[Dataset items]
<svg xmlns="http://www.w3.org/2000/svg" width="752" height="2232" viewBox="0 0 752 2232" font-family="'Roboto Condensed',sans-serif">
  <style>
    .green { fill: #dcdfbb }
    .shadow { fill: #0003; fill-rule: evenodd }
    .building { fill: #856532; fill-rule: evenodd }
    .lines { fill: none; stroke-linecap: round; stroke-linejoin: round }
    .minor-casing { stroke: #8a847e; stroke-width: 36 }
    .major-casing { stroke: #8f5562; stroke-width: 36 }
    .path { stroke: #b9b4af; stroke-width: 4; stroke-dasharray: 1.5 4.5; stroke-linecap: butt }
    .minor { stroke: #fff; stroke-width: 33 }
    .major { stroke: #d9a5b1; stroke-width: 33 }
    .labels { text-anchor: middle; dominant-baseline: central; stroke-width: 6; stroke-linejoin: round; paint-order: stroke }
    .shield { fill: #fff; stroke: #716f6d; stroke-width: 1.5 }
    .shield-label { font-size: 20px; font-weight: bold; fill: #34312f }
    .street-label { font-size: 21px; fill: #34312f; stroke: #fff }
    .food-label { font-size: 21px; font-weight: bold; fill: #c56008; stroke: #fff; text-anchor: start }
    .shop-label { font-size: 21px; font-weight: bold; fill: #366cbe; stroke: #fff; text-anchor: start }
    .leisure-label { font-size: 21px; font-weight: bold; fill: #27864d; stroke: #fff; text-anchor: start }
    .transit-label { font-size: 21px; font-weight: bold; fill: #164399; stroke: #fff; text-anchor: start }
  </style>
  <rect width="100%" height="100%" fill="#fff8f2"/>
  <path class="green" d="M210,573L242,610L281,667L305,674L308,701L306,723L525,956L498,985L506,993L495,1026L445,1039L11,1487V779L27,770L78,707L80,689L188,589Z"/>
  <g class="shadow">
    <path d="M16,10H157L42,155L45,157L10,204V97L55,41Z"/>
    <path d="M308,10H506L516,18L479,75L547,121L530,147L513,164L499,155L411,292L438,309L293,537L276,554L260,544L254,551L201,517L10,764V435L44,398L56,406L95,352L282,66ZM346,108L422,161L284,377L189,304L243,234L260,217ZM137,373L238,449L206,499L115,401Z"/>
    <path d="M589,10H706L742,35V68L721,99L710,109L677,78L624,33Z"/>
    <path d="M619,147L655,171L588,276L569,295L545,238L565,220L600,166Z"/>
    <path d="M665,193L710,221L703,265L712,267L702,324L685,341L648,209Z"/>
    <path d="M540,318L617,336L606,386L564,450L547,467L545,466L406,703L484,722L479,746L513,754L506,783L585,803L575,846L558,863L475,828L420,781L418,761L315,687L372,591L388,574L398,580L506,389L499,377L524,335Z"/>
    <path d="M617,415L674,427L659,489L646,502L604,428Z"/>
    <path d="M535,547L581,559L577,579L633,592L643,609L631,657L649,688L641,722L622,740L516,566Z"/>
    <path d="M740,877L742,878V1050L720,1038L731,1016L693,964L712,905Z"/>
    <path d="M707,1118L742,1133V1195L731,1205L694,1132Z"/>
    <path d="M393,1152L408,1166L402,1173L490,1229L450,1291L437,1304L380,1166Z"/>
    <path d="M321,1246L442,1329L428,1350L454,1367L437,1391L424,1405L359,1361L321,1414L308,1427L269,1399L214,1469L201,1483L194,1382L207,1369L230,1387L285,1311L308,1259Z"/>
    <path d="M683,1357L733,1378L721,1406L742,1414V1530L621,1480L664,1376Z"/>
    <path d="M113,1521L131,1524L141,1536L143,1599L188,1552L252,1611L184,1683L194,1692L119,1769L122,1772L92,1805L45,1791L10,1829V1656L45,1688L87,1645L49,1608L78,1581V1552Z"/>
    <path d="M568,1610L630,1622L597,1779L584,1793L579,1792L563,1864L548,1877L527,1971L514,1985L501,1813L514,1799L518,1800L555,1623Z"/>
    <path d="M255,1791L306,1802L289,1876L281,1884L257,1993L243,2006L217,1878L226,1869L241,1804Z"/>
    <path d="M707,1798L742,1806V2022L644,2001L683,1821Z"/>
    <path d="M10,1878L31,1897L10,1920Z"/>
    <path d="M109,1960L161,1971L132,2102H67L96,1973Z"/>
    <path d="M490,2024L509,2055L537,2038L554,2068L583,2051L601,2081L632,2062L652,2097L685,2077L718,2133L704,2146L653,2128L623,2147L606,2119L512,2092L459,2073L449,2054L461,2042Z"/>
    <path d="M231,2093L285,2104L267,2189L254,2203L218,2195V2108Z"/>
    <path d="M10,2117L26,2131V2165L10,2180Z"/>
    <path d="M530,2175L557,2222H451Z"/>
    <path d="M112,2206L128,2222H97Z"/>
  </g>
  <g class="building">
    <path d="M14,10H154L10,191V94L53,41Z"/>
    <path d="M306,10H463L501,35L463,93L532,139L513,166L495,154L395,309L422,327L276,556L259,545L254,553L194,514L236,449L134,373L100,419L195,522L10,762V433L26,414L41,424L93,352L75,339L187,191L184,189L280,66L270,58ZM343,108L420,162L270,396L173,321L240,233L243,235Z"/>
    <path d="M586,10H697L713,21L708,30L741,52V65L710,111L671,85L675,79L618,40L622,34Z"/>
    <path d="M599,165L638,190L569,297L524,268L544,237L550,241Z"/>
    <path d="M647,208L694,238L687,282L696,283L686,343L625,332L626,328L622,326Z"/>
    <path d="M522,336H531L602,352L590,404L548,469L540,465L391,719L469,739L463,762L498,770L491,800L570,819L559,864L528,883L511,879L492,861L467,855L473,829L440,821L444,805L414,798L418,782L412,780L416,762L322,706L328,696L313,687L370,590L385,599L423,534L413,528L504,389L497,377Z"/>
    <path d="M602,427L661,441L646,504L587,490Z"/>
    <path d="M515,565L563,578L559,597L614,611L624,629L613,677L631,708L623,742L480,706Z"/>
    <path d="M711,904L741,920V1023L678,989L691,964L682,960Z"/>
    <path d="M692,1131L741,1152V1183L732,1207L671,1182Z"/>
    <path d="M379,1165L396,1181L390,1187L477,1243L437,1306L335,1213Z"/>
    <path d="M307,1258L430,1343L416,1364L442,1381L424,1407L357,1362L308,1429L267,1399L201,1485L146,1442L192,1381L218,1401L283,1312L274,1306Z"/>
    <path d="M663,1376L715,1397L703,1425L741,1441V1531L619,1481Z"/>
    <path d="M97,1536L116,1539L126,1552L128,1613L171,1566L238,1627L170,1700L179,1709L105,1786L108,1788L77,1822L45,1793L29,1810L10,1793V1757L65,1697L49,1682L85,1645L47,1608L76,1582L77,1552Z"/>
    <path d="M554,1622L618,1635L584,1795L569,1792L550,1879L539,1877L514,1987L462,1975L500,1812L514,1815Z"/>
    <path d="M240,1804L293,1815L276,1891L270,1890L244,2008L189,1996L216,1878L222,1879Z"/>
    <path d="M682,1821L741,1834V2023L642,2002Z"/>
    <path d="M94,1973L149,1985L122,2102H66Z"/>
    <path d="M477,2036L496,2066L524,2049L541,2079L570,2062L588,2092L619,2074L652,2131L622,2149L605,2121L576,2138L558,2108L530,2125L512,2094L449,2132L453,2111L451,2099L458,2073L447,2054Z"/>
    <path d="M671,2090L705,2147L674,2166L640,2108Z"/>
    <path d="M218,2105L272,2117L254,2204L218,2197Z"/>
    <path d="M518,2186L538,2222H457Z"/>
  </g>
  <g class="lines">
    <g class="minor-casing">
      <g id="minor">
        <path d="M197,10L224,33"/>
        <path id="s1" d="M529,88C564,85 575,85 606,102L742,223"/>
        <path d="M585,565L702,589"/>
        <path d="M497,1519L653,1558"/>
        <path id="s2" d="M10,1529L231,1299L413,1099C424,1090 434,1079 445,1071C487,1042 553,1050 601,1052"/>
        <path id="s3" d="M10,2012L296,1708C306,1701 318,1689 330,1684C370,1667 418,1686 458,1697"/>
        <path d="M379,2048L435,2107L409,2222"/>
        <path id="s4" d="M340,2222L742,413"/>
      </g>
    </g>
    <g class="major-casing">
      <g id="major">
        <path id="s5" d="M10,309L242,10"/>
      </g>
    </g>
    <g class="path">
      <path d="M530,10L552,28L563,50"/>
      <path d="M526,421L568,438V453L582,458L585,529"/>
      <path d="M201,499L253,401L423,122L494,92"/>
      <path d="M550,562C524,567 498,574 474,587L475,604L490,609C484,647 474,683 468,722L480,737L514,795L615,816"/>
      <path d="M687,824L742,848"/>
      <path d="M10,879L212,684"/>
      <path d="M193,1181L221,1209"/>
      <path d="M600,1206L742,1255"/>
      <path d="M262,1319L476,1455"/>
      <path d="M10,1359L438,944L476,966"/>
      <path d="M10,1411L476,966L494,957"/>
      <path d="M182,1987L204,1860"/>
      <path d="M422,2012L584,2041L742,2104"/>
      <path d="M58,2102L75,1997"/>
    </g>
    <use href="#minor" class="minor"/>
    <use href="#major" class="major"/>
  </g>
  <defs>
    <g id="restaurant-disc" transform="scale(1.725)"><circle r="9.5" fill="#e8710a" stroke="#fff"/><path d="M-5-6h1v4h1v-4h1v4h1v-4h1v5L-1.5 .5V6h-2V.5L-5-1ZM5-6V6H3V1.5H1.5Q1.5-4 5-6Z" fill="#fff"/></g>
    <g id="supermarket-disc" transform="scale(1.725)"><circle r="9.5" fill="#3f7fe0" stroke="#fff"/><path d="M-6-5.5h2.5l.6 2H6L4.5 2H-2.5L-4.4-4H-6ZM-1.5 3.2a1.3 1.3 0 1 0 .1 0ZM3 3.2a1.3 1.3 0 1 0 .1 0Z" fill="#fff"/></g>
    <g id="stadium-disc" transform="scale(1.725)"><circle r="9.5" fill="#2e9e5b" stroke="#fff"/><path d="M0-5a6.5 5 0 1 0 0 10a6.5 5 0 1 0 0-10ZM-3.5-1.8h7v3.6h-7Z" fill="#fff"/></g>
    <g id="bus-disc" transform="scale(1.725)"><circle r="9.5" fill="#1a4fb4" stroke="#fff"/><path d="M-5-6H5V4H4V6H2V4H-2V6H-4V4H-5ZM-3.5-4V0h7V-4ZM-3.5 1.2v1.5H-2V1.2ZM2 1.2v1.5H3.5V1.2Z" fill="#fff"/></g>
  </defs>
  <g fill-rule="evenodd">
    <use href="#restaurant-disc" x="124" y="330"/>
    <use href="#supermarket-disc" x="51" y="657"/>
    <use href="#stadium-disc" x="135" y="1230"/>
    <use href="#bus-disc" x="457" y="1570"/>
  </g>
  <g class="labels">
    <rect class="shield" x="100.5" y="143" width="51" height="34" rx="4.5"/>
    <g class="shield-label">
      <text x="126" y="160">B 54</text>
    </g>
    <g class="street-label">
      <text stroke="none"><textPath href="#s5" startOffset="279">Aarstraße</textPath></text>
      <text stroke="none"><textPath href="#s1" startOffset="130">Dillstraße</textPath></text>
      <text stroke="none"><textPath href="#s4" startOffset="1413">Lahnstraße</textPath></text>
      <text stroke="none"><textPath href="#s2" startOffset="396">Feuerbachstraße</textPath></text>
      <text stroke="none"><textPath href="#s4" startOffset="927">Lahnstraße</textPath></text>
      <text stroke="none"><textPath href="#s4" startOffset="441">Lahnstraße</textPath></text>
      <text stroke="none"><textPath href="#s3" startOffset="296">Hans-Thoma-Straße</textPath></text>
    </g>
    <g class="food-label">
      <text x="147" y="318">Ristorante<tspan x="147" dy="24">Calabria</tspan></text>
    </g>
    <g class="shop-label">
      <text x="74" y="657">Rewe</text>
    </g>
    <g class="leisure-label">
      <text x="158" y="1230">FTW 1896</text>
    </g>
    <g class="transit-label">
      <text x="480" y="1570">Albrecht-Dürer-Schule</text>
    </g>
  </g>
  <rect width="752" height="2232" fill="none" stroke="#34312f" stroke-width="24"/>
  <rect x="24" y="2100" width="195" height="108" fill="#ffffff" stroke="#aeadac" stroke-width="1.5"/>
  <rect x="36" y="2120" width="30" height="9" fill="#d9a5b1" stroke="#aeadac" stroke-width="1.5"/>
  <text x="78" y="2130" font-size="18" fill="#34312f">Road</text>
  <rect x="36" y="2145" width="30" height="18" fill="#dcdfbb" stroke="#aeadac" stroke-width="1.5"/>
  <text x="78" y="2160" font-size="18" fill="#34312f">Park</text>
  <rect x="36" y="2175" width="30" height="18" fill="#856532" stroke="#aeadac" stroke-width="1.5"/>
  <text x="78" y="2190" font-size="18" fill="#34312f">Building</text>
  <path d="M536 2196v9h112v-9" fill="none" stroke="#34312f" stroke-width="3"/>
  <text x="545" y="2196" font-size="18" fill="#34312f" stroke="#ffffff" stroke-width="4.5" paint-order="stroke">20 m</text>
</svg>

◆ **Exercise prompt**
Please give the number of lines above that contain the string "linecap", and nothing more.

◆ **Response box**
2